Yes, it seems you have fully understood because I also implemented the alternatives you indicated. As you may be interested, let me share different methods' (dis) similarities regarding my research hypothesis testing results and also my questions regarding these.
1. I followed the method suggested by Logan et al. (2022). Accordingly, I applied CFA including all ordinal latent variables, and then extracted factor scores via the Ten Berge method. I used the function of psych::factor.scores for this because it can process the polychoric correlation resulting from the CFA.
Logan, J.A.R., Jiang, H., Helsabeck, N. et al. Should I allow my confirmatory factors to correlate during factor score extraction? Implications for the applied researcher. Qual Quant 56, 2107–2131 (2022). https://doi.org/10.1007/s11135-021-01202-x
2. I am not able to use the function SAM because one of my latent variables is second-order latent variable and the function has not supported it yet. Alternatively, I again applied CFA including all ordinal latent variables. Then, I used lavPredict (fitted.cfa.object, method = "ebm", transform = TRUE). Using latent variable scores with control variables, I proceeded to the path analysis using the sem function.

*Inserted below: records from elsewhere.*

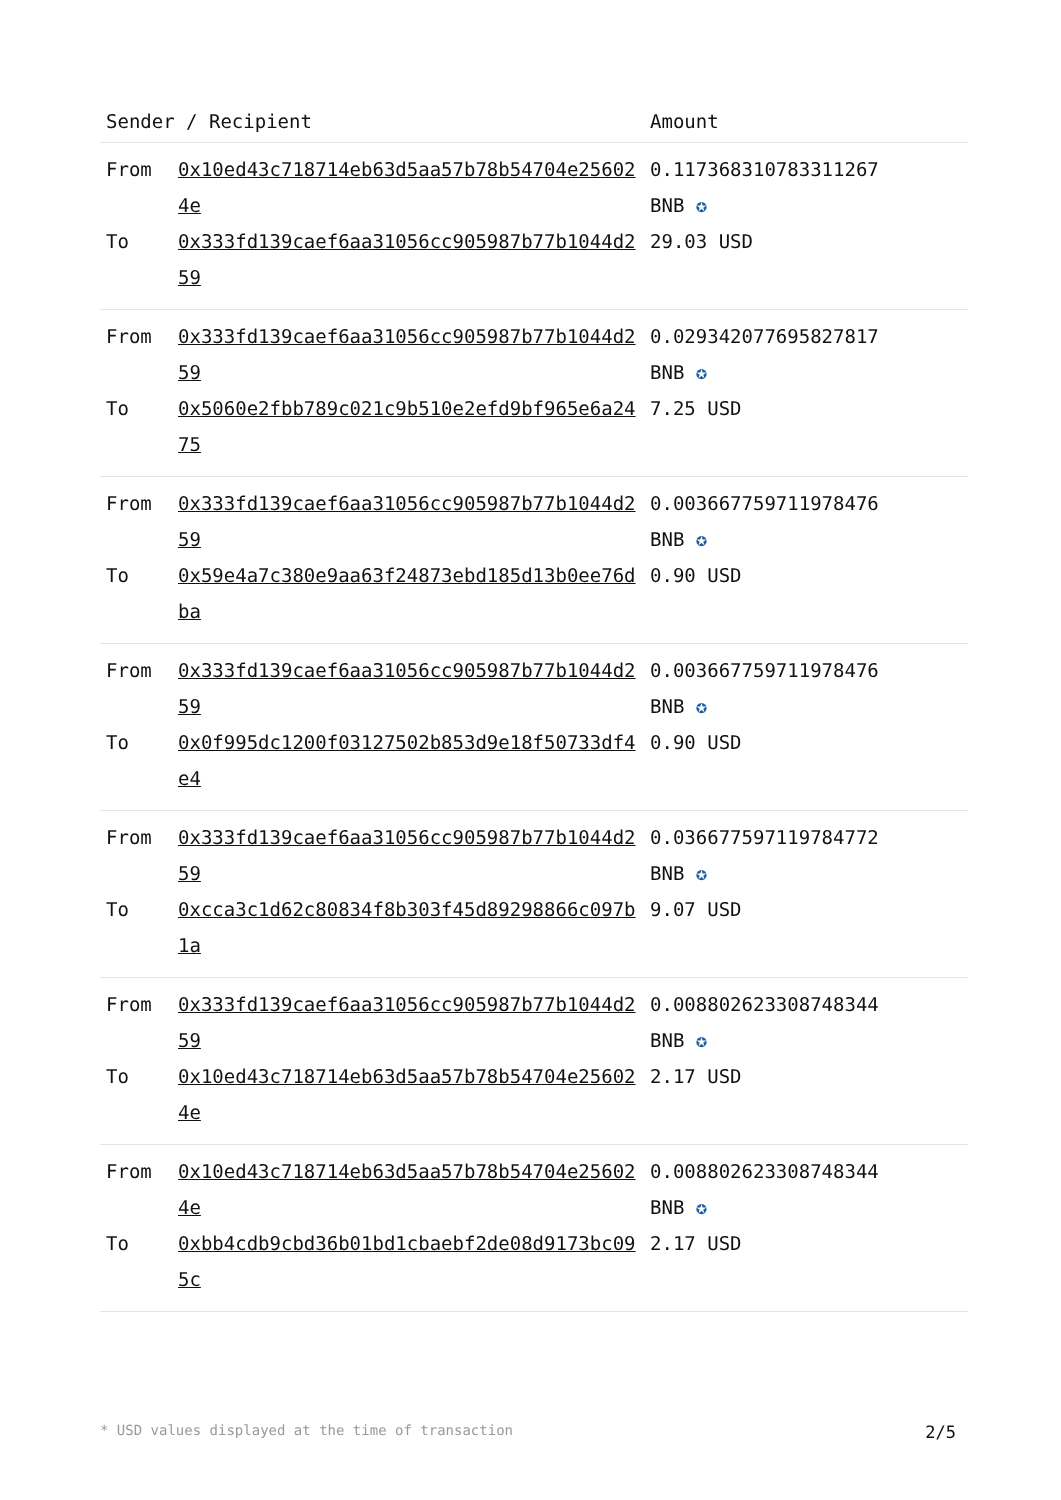| Sender / Recipient | | Amount |
| --- | --- | --- |
| From To | 0x10ed43c718714eb63d5aa57b78b54704e256024e 0x333fd139caef6aa31056cc905987b77b1044d259 | 0.117368310783311267 BNB ✪ 29.03 USD |
| From To | 0x333fd139caef6aa31056cc905987b77b1044d259 0x5060e2fbb789c021c9b510e2efd9bf965e6a2475 | 0.029342077695827817 BNB ✪ 7.25 USD |
| From To | 0x333fd139caef6aa31056cc905987b77b1044d259 0x59e4a7c380e9aa63f24873ebd185d13b0ee76dba | 0.003667759711978476 BNB ✪ 0.90 USD |
| From To | 0x333fd139caef6aa31056cc905987b77b1044d259 0x0f995dc1200f03127502b853d9e18f50733df4e4 | 0.003667759711978476 BNB ✪ 0.90 USD |
| From To | 0x333fd139caef6aa31056cc905987b77b1044d259 0xcca3c1d62c80834f8b303f45d89298866c097b1a | 0.036677597119784772 BNB ✪ 9.07 USD |
| From To | 0x333fd139caef6aa31056cc905987b77b1044d259 0x10ed43c718714eb63d5aa57b78b54704e256024e | 0.008802623308748344 BNB ✪ 2.17 USD |
| From To | 0x10ed43c718714eb63d5aa57b78b54704e256024e 0xbb4cdb9cbd36b01bd1cbaebf2de08d9173bc095c | 0.008802623308748344 BNB ✪ 2.17 USD |
* USD values displayed at the time of transaction 2/5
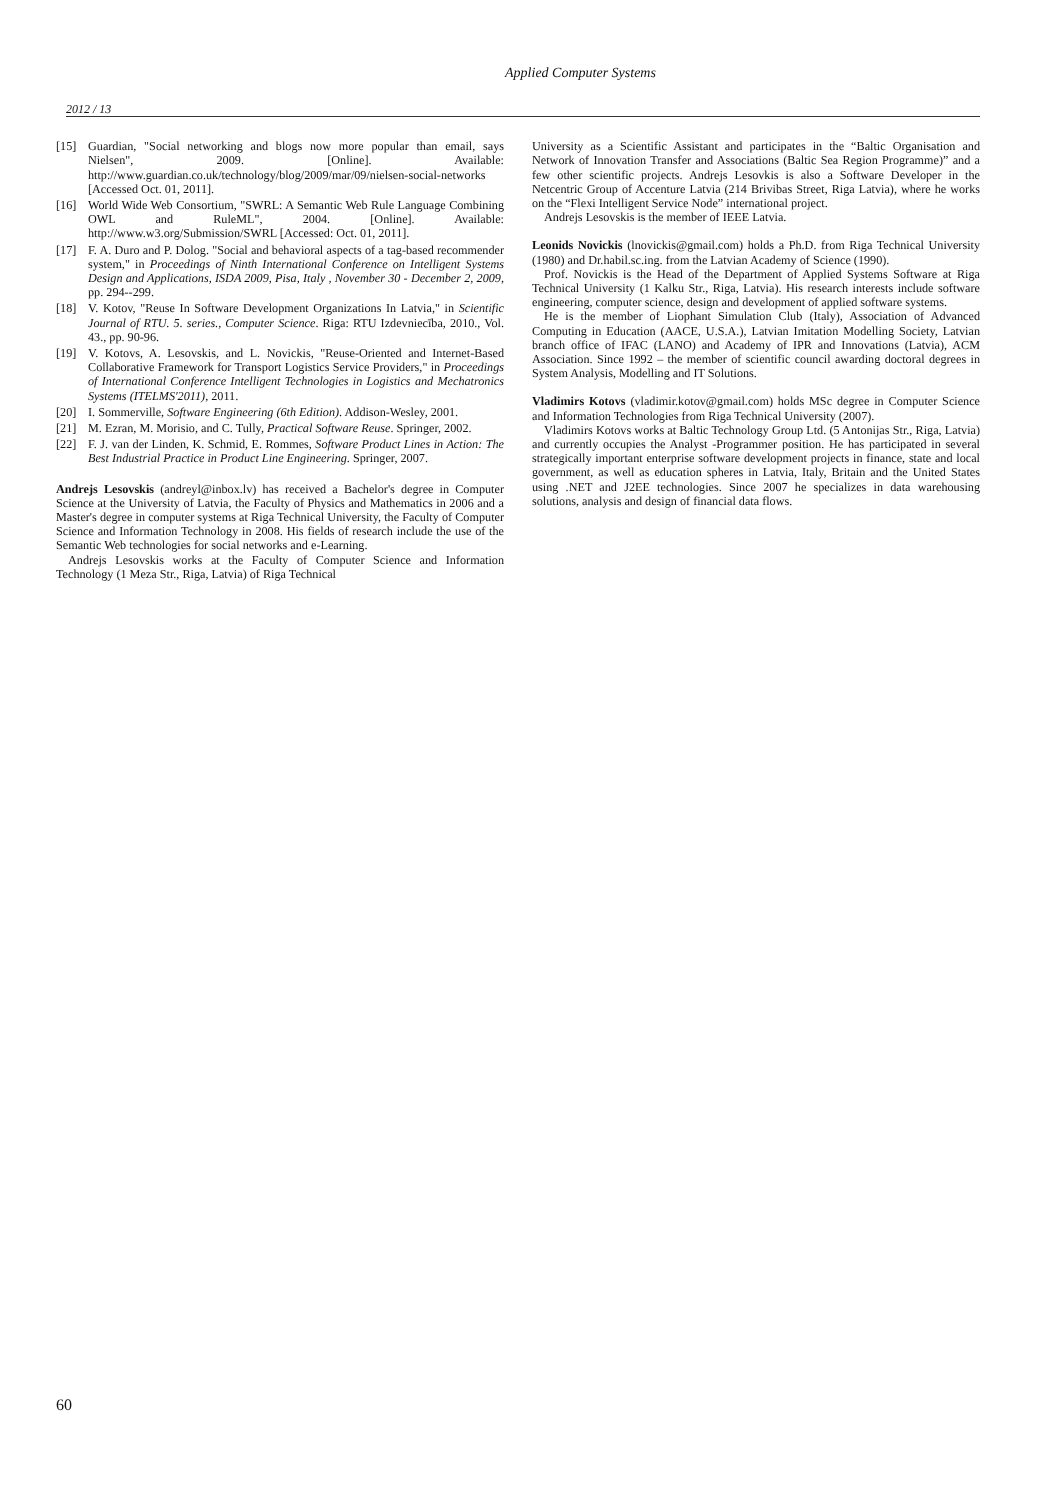Applied Computer Systems
2012 / 13
[15] Guardian, "Social networking and blogs now more popular than email, says Nielsen", 2009. [Online]. Available: http://www.guardian.co.uk/technology/blog/2009/mar/09/nielsen-social-networks [Accessed Oct. 01, 2011].
[16] World Wide Web Consortium, "SWRL: A Semantic Web Rule Language Combining OWL and RuleML", 2004. [Online]. Available: http://www.w3.org/Submission/SWRL [Accessed: Oct. 01, 2011].
[17] F. A. Duro and P. Dolog. "Social and behavioral aspects of a tag-based recommender system," in Proceedings of Ninth International Conference on Intelligent Systems Design and Applications, ISDA 2009, Pisa, Italy , November 30 - December 2, 2009, pp. 294--299.
[18] V. Kotov, "Reuse In Software Development Organizations In Latvia," in Scientific Journal of RTU. 5. series., Computer Science. Riga: RTU Izdevniecība, 2010., Vol. 43., pp. 90-96.
[19] V. Kotovs, A. Lesovskis, and L. Novickis, "Reuse-Oriented and Internet-Based Collaborative Framework for Transport Logistics Service Providers," in Proceedings of International Conference Intelligent Technologies in Logistics and Mechatronics Systems (ITELMS'2011), 2011.
[20] I. Sommerville, Software Engineering (6th Edition). Addison-Wesley, 2001.
[21] M. Ezran, M. Morisio, and C. Tully, Practical Software Reuse. Springer, 2002.
[22] F. J. van der Linden, K. Schmid, E. Rommes, Software Product Lines in Action: The Best Industrial Practice in Product Line Engineering. Springer, 2007.
Andrejs Lesovskis (andreyl@inbox.lv) has received a Bachelor's degree in Computer Science at the University of Latvia, the Faculty of Physics and Mathematics in 2006 and a Master's degree in computer systems at Riga Technical University, the Faculty of Computer Science and Information Technology in 2008. His fields of research include the use of the Semantic Web technologies for social networks and e-Learning.
Andrejs Lesovskis works at the Faculty of Computer Science and Information Technology (1 Meza Str., Riga, Latvia) of Riga Technical
University as a Scientific Assistant and participates in the “Baltic Organisation and Network of Innovation Transfer and Associations (Baltic Sea Region Programme)” and a few other scientific projects. Andrejs Lesovkis is also a Software Developer in the Netcentric Group of Accenture Latvia (214 Brivibas Street, Riga Latvia), where he works on the “Flexi Intelligent Service Node” international project.
Andrejs Lesovskis is the member of IEEE Latvia.
Leonids Novickis (lnovickis@gmail.com) holds a Ph.D. from Riga Technical University (1980) and Dr.habil.sc.ing. from the Latvian Academy of Science (1990).
Prof. Novickis is the Head of the Department of Applied Systems Software at Riga Technical University (1 Kalku Str., Riga, Latvia). His research interests include software engineering, computer science, design and development of applied software systems.
He is the member of Liophant Simulation Club (Italy), Association of Advanced Computing in Education (AACE, U.S.A.), Latvian Imitation Modelling Society, Latvian branch office of IFAC (LANO) and Academy of IPR and Innovations (Latvia), ACM Association. Since 1992 – the member of scientific council awarding doctoral degrees in System Analysis, Modelling and IT Solutions.
Vladimirs Kotovs (vladimir.kotov@gmail.com) holds MSc degree in Computer Science and Information Technologies from Riga Technical University (2007).
Vladimirs Kotovs works at Baltic Technology Group Ltd. (5 Antonijas Str., Riga, Latvia) and currently occupies the Analyst -Programmer position. He has participated in several strategically important enterprise software development projects in finance, state and local government, as well as education spheres in Latvia, Italy, Britain and the United States using .NET and J2EE technologies. Since 2007 he specializes in data warehousing solutions, analysis and design of financial data flows.
60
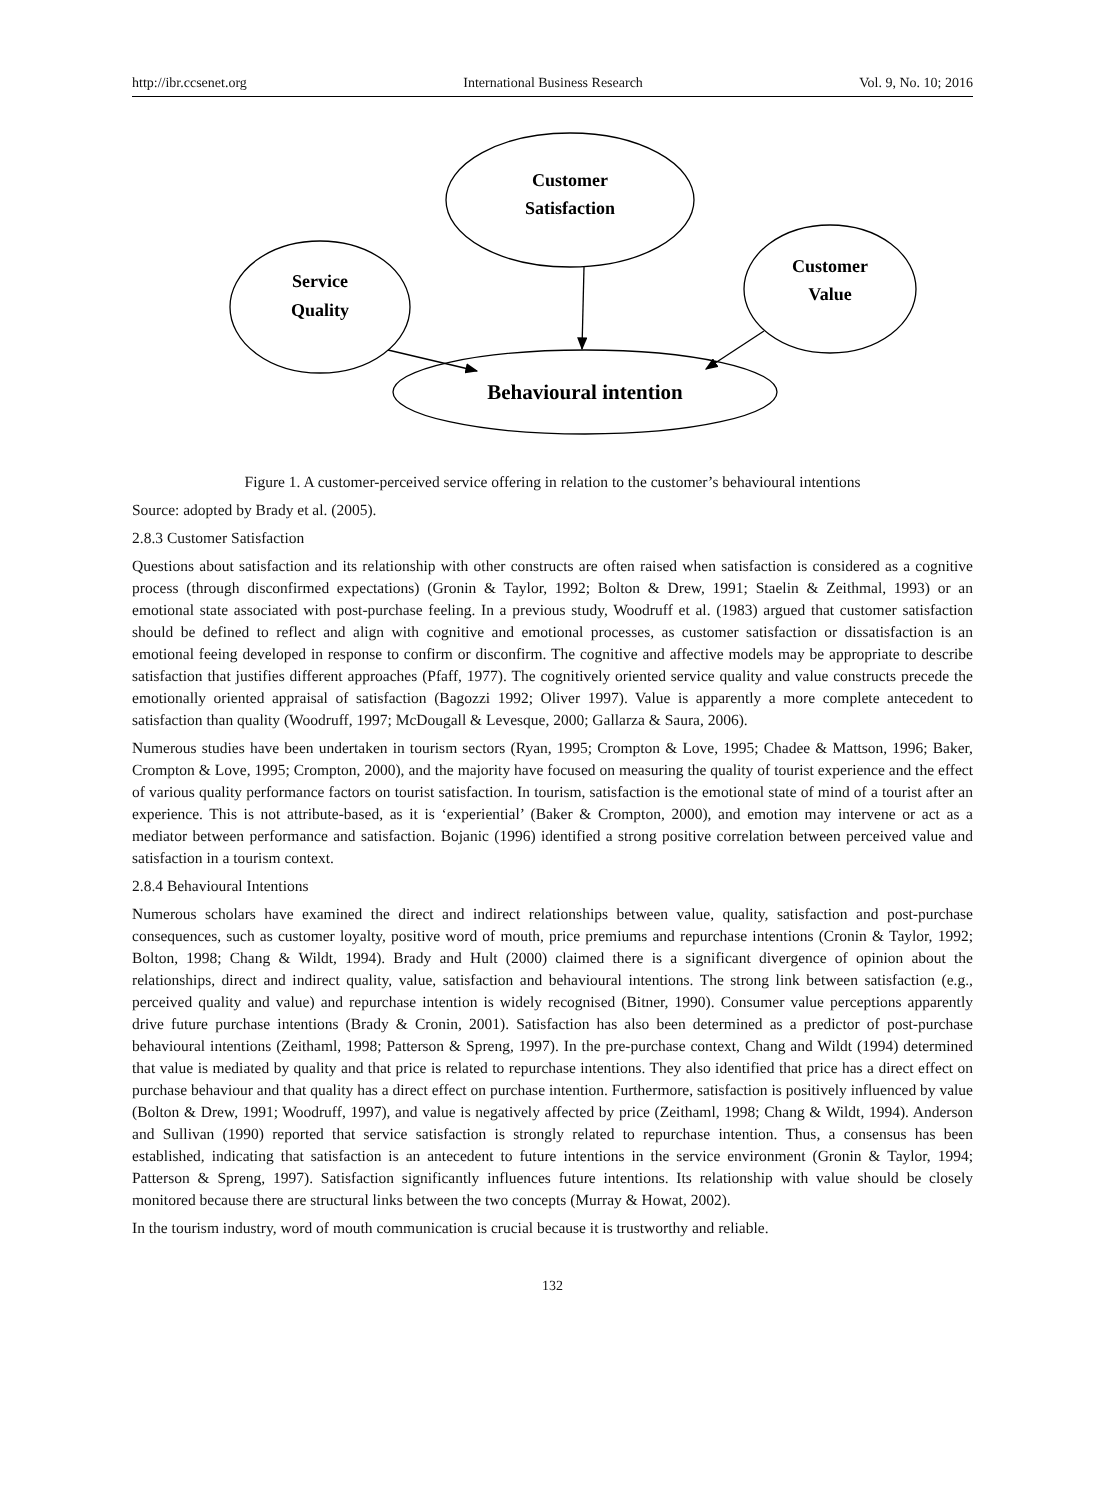http://ibr.ccsenet.org International Business Research Vol. 9, No. 10; 2016
Customer
Satisfaction
Service
Quality
Customer
Value
Behavioural intention
Figure 1. A customer-perceived service offering in relation to the customer’s behavioural intentions
Source: adopted by Brady et al. (2005).
2.8.3 Customer Satisfaction
Questions about satisfaction and its relationship with other constructs are often raised when satisfaction is considered as a cognitive process (through disconfirmed expectations) (Gronin & Taylor, 1992; Bolton & Drew, 1991; Staelin & Zeithmal, 1993) or an emotional state associated with post-purchase feeling. In a previous study, Woodruff et al. (1983) argued that customer satisfaction should be defined to reflect and align with cognitive and emotional processes, as customer satisfaction or dissatisfaction is an emotional feeing developed in response to confirm or disconfirm. The cognitive and affective models may be appropriate to describe satisfaction that justifies different approaches (Pfaff, 1977). The cognitively oriented service quality and value constructs precede the emotionally oriented appraisal of satisfaction (Bagozzi 1992; Oliver 1997). Value is apparently a more complete antecedent to satisfaction than quality (Woodruff, 1997; McDougall & Levesque, 2000; Gallarza & Saura, 2006).
Numerous studies have been undertaken in tourism sectors (Ryan, 1995; Crompton & Love, 1995; Chadee & Mattson, 1996; Baker, Crompton & Love, 1995; Crompton, 2000), and the majority have focused on measuring the quality of tourist experience and the effect of various quality performance factors on tourist satisfaction. In tourism, satisfaction is the emotional state of mind of a tourist after an experience. This is not attribute-based, as it is ‘experiential’ (Baker & Crompton, 2000), and emotion may intervene or act as a mediator between performance and satisfaction. Bojanic (1996) identified a strong positive correlation between perceived value and satisfaction in a tourism context.
2.8.4 Behavioural Intentions
Numerous scholars have examined the direct and indirect relationships between value, quality, satisfaction and post-purchase consequences, such as customer loyalty, positive word of mouth, price premiums and repurchase intentions (Cronin & Taylor, 1992; Bolton, 1998; Chang & Wildt, 1994). Brady and Hult (2000) claimed there is a significant divergence of opinion about the relationships, direct and indirect quality, value, satisfaction and behavioural intentions. The strong link between satisfaction (e.g., perceived quality and value) and repurchase intention is widely recognised (Bitner, 1990). Consumer value perceptions apparently drive future purchase intentions (Brady & Cronin, 2001). Satisfaction has also been determined as a predictor of post-purchase behavioural intentions (Zeithaml, 1998; Patterson & Spreng, 1997). In the pre-purchase context, Chang and Wildt (1994) determined that value is mediated by quality and that price is related to repurchase intentions. They also identified that price has a direct effect on purchase behaviour and that quality has a direct effect on purchase intention. Furthermore, satisfaction is positively influenced by value (Bolton & Drew, 1991; Woodruff, 1997), and value is negatively affected by price (Zeithaml, 1998; Chang & Wildt, 1994). Anderson and Sullivan (1990) reported that service satisfaction is strongly related to repurchase intention. Thus, a consensus has been established, indicating that satisfaction is an antecedent to future intentions in the service environment (Gronin & Taylor, 1994; Patterson & Spreng, 1997). Satisfaction significantly influences future intentions. Its relationship with value should be closely monitored because there are structural links between the two concepts (Murray & Howat, 2002).
In the tourism industry, word of mouth communication is crucial because it is trustworthy and reliable.
132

3. Before using the blavaan package, as you stated, I applied CFA with DWLS (not with ML, as my variables are ordinal), and got good fit indices. Then, I ran the same model using bcfa (burniin = 500 and sample = 1000). Even in this case, it took around 8 hours for its fitting and the resulting size of the object exceeded 1 GB so I unfortunately could not see and save the results. However, I have seen the warning that the rhat values are greater than 1 so, it needs more iterations for convergence. Now, to overcome this limitation, I subscribed to the upper version of Posit Cloud. I started to run the model 10 hours ago on this platform
(burniin = 1000 and sample = 10000), it is still now processing. I hope to get a result. Is there any free alternative here, for example, can I run the code directly on R and save the result to overcome the 1 GB memory limitation imposed by RStudio?
4. As the last alternative, I applied CFA (bcfa) separately for each latent variable as you suggested to save their factor scores for further path analysis. As the model size gets smaller, I managed to run more iterations in blavaan (e.g., up to
(burnin = 1000 and sample = 4500) within 1GB memory constraints. Almost all my models have the PPP value of zero. So, should not I consider this for poor model fit as I do not have any missing values? Moreover, in a few of my models, I again got the warning that rhat values are greater than 1 so, the model needs more iterations for convergence. How critical is this warning (do they affect latent variable scores significantly)? If I increase the number of iterations to very high values, how likely to get rid of this warning do you think? To sum up, is it worth making extra effort?
When I applied the methods 1, 2, and 4 above to test my research model, I have seen that the 2 and 4 have very similar results. The first one does not show the opposite results but does not find significant effects for the many relationships tested in the model on contrary to the 2 and 4. Do you have any comment regarding the above alternative ways regarding which one is methodologically more appropriate?
Sorry for this long post but your comments and answers will be very helpful.